Five steps, tap to tap.
- 01
Design your card
Name, title, contact fields, and a colour palette. Preview updates as you type.
- 02
Upload marks
Drop a logo or a strip image. Skip both, and a monogram takes its place.
- 03
Generate
The server signs a fresh .pkpass. New UUID serial, correct MIME, mandatory icon.png.
- 04
Install
Tap the pass on device. Apple Wallet opens it in three taps.
- 05
Share
Others scan the QR. Nayyir’s card opens /card; a stranger card writes a full vCard.
What powers it.
- Next.js 16
- App Router, server-side signing
- TypeScript
- End-to-end type safety
- passkit-generator
- From-buffers .pkpass signing
- @napi-rs/canvas
- Monogram + preview rendering
- sharp
- Logo / strip re-encoding, EXIF strip
- qrcode
- Preview QR (server generates its own)
- Railway
- Persistent Node container
- Resend
- Pass delivery + contact form
What we chose, and why.
- 01
Vite → Next.js, not in place
The portfolio was a Vite SPA. Signing needs a real server.

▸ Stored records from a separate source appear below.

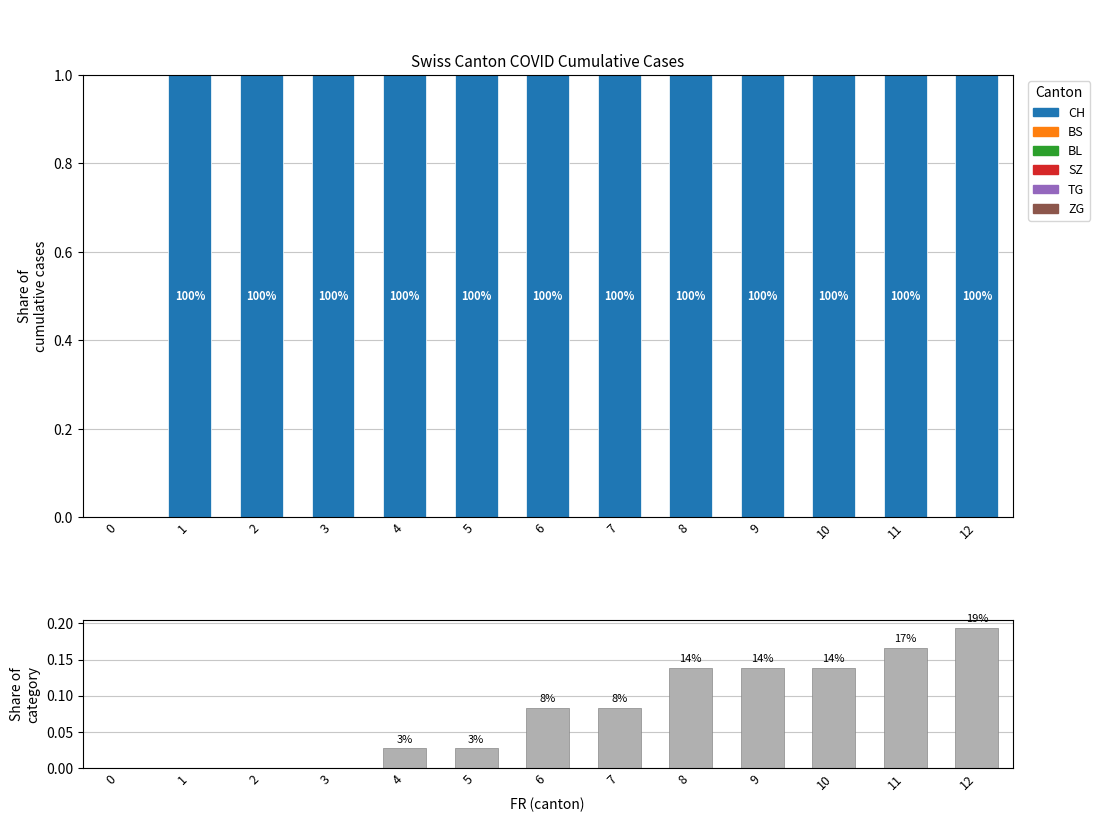

The value of BS at 10 is 0.1. True or false?

True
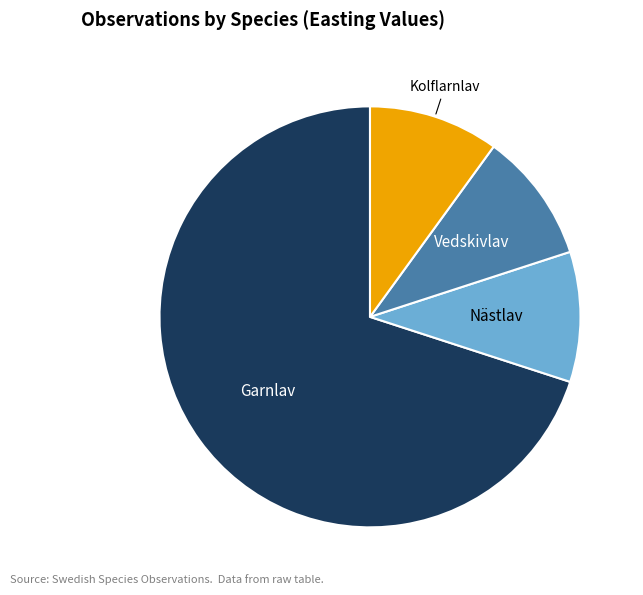

Is there any slice that represents more than half of the pie?

Yes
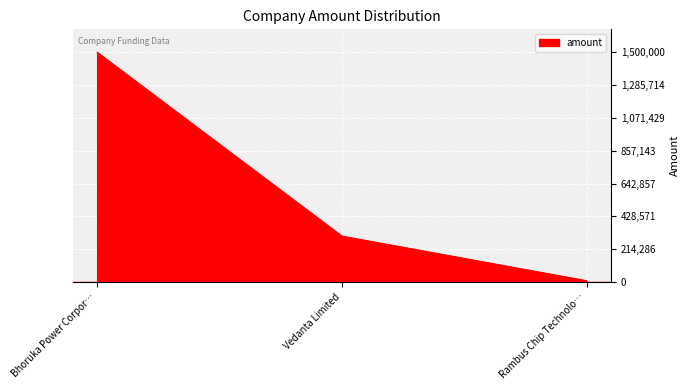

List the labels in order of value, largest first.

Bhoruka Power Corpor…, Vedanta Limited, Rambus Chip Technolo…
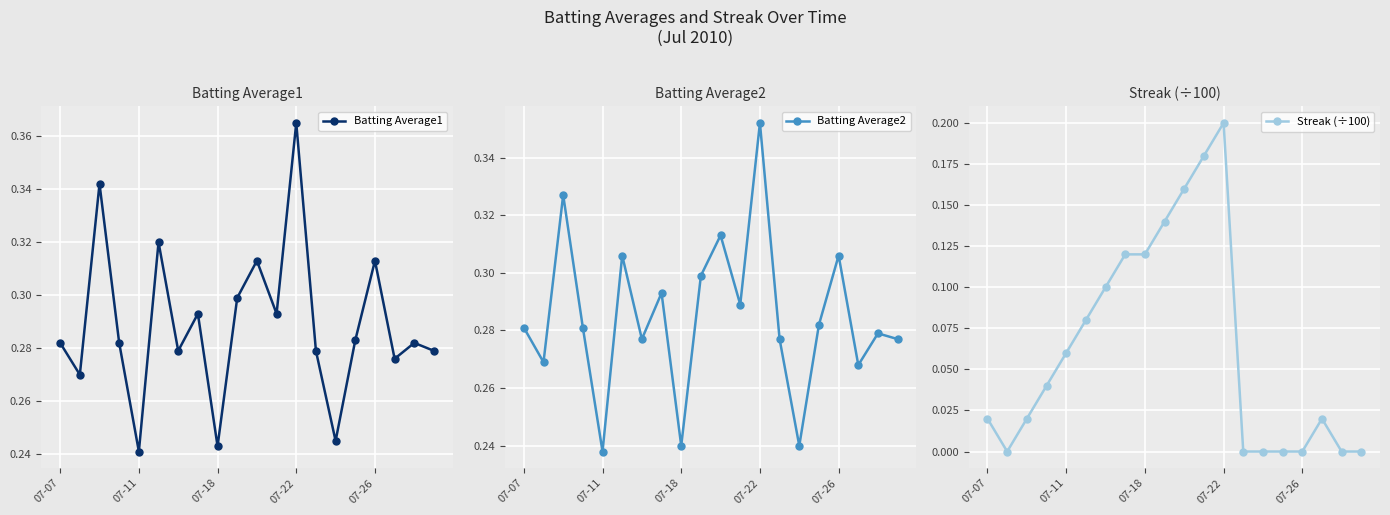

True or false: Streak (÷100) has more than 0 points higher than both neighbors.

True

Rather than shim Node into the SPA, we ported the whole site to Next.js 16 App Router. Clean scaffold, components moved over, visual parity, no hydration warnings.
- 02
Railway over Vercel
passkit-generator, sharp, and @napi-rs/canvas are native. A persistent Node container gives us in-process signing, native deps that resolve at runtime (via serverExternalPackages), and a rate limiter whose state survives across requests. Trade-off: the limiter resets on redeploy. Fine for v1.
- 03
Stateless QR split
Nayyir’s own card QR points to njdev.ca/card. Stranger cards embed a vCard 3.0 string right in the QR, capped at ~600 characters for scanability. The same builder serves a .vcf via text/vcard for “Add to Contacts.” No user accounts, no DB, no tokens to leak.
- 04
Monogram fallback
A card without a logo shouldn’t look broken. If no image is uploaded, we render initials to PNG with @napi-rs/canvas (circle field, centred text, pass foreground colour) and inject that as the pass logo. Same code path as a real upload.
- 05
One cert, careful edges
Every pass is issued under NJ’s Pass Type ID. That posture drives the rest: input sanitised and control-char stripped, per-field length caps, fresh crypto.randomUUID() serial per request, 4.5:1 / 3:1 contrast warning surfaced in the preview, abusive input returns 400 or 429, never a 500.